In general, I think that labels such as "flat design" combine several different aspects that makes it hard to make broad statements like flat design being good or bad for all contexts. Talking about the impact on choices for the clarity of affordances, contrast of elements, layout approaches, etc. makes more sense to me. For example, the Nielsen/Norman article criticizes both skeumorphism (for resulting in "clunky interfaces") and flat design (for the loss of clickability signifiers), but recommends what they call "flat design 2.0" for incorporating signifiers based on our intuition of phisics as Google's material does:

Early pseudo-3D GUIs and Steve-Jobs-esque skeuomorphism often produced heavy, clunky interfaces. Scaling back from those excesses is good for usability. But removing visual distinctions to produce fully flat designs with no signifiers can be an equally bad extreme. Flat 2.0 provides an opportunity for compromise — visual simplicity without sacrificing signifiers.

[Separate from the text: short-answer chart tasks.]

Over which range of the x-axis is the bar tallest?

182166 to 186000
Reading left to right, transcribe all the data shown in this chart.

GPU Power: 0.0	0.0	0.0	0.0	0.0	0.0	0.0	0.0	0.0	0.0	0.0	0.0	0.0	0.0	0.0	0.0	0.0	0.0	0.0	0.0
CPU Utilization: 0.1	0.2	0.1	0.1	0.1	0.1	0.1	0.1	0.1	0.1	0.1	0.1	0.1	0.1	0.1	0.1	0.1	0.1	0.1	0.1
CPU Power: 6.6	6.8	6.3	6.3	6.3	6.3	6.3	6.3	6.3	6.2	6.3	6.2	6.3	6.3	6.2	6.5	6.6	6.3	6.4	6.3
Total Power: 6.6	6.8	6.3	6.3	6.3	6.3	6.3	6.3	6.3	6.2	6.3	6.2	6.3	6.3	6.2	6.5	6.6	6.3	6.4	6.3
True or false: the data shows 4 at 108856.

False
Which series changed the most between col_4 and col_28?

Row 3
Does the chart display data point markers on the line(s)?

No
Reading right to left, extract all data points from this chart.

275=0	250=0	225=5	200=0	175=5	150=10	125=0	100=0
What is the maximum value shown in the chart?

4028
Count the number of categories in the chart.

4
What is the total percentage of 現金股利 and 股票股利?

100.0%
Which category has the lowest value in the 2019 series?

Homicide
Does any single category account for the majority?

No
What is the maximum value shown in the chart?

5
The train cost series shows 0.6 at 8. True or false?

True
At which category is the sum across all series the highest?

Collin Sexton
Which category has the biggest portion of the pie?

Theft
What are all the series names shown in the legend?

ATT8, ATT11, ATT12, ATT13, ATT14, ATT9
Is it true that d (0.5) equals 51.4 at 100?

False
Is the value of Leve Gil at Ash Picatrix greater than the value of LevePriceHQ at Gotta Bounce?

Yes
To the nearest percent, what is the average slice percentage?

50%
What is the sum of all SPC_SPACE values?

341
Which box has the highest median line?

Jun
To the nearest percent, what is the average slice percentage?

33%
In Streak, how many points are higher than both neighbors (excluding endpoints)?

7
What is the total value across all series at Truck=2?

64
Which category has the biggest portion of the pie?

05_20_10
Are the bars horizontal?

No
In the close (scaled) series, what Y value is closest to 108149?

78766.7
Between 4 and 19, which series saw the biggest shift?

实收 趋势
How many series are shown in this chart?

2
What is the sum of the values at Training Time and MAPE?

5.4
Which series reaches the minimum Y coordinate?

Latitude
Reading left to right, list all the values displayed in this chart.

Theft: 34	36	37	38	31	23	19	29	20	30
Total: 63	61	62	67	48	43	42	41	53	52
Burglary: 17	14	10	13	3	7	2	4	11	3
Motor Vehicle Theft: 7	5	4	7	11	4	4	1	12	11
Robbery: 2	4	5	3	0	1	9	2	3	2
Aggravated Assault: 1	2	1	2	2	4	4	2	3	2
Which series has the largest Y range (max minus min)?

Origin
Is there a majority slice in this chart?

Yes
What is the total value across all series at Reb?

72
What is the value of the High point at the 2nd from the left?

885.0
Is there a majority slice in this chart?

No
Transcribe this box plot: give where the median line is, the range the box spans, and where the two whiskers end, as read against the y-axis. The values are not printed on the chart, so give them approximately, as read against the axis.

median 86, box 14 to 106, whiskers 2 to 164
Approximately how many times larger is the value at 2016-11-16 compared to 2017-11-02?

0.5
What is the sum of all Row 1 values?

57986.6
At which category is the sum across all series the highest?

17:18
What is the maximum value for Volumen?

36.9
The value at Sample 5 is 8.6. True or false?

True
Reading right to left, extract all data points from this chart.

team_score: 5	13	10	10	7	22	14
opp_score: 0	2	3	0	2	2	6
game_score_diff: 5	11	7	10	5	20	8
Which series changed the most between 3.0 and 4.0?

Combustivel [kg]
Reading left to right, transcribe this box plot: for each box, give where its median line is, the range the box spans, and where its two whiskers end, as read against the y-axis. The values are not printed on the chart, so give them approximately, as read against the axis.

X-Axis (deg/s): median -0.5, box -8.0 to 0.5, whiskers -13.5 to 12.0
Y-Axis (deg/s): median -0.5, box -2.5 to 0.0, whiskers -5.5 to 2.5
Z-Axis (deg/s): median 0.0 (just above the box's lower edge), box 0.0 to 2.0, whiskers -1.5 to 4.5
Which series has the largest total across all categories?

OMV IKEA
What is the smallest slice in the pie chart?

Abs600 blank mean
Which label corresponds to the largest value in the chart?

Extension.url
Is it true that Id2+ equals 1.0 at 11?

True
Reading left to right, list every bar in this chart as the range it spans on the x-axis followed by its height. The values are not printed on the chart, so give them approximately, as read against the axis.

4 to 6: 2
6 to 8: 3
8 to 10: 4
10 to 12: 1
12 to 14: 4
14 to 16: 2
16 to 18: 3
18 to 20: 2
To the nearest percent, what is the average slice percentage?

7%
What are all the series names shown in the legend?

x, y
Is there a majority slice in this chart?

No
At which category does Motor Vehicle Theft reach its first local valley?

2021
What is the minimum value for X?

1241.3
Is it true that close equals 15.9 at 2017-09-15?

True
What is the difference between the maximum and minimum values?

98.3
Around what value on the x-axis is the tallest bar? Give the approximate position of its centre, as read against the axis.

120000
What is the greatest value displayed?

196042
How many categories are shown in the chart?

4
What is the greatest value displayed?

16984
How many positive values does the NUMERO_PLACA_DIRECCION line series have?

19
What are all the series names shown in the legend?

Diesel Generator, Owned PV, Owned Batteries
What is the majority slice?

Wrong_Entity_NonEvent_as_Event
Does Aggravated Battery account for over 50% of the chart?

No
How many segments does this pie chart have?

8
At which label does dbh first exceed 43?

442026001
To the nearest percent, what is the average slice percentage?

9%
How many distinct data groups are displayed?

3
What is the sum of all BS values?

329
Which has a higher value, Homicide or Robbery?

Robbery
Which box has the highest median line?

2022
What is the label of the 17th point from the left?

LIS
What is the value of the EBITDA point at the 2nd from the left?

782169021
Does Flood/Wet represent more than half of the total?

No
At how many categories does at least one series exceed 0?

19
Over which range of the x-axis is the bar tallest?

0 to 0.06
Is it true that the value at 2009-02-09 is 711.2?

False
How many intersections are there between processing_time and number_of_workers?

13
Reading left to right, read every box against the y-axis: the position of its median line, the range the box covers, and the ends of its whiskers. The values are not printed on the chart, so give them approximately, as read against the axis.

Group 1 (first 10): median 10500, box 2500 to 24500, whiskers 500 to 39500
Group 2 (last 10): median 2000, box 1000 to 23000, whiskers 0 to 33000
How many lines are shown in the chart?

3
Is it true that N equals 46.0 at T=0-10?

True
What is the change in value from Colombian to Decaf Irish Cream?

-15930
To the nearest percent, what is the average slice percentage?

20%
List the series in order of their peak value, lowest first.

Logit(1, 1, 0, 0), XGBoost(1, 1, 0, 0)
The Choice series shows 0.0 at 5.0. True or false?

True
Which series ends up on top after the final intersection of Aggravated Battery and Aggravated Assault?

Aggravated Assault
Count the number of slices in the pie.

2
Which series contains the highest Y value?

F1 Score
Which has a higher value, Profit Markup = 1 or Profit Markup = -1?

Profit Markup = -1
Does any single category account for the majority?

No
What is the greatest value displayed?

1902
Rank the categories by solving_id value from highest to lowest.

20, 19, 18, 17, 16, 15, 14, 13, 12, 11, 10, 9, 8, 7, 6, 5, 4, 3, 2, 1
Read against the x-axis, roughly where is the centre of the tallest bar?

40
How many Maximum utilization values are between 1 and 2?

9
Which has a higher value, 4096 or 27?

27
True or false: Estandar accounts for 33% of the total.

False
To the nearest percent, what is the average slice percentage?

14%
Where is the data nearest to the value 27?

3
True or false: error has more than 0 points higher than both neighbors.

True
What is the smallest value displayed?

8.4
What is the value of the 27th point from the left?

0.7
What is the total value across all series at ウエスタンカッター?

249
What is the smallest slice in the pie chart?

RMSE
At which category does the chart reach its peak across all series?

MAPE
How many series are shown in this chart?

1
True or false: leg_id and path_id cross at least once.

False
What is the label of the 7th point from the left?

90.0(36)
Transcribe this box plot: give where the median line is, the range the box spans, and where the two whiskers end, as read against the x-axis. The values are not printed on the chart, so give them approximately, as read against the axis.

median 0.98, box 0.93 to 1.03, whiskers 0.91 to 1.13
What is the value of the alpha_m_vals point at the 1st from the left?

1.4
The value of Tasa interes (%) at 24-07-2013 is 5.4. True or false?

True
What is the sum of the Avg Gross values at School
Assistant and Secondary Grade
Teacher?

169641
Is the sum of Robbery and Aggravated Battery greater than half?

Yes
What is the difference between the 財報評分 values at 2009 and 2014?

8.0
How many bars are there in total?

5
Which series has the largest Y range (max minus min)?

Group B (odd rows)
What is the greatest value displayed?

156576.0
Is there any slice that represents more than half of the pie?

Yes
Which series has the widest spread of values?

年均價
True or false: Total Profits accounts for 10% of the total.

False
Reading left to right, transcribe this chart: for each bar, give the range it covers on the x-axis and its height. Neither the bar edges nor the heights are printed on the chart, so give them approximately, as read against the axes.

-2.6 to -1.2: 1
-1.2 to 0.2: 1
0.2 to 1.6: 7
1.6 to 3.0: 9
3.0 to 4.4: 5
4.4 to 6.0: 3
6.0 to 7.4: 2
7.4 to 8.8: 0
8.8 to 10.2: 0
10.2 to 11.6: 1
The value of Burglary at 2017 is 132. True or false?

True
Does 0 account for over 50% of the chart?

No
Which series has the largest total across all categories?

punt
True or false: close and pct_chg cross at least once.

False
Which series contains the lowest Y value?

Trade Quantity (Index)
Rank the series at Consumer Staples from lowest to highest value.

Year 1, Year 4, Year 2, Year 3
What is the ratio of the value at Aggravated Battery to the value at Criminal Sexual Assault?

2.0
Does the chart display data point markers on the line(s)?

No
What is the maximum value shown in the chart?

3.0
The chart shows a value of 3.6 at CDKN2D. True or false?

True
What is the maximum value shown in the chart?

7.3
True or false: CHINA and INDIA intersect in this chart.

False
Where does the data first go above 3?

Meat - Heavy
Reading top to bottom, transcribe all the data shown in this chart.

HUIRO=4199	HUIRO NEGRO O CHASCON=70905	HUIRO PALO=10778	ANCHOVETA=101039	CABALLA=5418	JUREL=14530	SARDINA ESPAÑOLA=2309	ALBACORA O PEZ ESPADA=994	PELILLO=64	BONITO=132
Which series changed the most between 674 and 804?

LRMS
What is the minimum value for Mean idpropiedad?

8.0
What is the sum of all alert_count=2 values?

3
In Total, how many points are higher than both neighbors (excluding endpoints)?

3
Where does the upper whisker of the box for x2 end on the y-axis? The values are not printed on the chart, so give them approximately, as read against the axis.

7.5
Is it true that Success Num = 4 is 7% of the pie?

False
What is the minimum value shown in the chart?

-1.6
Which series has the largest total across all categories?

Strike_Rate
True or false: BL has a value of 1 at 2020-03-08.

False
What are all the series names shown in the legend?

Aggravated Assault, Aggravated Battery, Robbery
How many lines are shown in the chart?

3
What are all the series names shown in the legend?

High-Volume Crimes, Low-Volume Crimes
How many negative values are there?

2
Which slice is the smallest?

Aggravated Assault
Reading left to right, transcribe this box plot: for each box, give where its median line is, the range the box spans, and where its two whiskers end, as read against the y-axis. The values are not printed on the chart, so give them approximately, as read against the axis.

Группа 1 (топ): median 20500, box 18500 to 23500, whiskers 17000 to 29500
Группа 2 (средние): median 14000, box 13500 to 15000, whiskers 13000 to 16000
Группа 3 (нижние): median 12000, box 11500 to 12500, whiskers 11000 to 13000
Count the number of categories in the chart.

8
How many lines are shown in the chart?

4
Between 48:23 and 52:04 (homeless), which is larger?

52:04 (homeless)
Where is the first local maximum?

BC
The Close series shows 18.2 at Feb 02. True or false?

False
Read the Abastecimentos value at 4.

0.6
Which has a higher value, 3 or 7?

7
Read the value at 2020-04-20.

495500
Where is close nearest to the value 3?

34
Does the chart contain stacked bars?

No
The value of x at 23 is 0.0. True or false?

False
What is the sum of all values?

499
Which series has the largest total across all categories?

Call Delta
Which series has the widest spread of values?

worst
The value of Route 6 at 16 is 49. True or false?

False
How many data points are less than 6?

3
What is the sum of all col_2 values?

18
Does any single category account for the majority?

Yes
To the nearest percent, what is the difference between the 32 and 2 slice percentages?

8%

On Wed, Sep 6, 2017 at 4:58 PM, Saint Johann <ole.yves@gmail.com> wrote:
In all fairness, I hope we wouldn’t. OOUI has so much more elements that have no alternative in Apex theme, even accessible checkboxes are not present in Apex (see https://phabricator.wikimedia.org/T162849). Retiring Apex, not reinstating it, seems like the best solution at this point, since Wikimedia developers and designers have a pretty average track record when it comes to consistent development of alternative solutions (e. g., current skins).

The research itself is a bit misleading and sensationalising: it doesn’t compare stylistic elements of flat design and skeuomorphism, it essentially compares bad design practices (bad styling of CTA/primary button, styling tabs like some kind of buttons, styling links like text) and good practices. It should not be taken at word, although usually Nielsen Norman Group have good points in their studies.


On 06/09/2017 13:22, Bartosz Dziewoński wrote:
OOUI was originally created with a classic design for buttons and other fields, and that theme (now called 'Apex') is still available and maintained. https://doc.wikimedia.org/oojs-ui/master/demos/?theme=apex We could switch to it at a moment's notice. Personally I wouldn't mind seeing it again ;)

Still, buttons in the default theme are not entirely "flat", they have at least borders (or strong backgrounds) to distinguish them. The biggest problem is the existence of 'frameless' buttons (in both themes), which look just like normal text if they don't have an icon or something.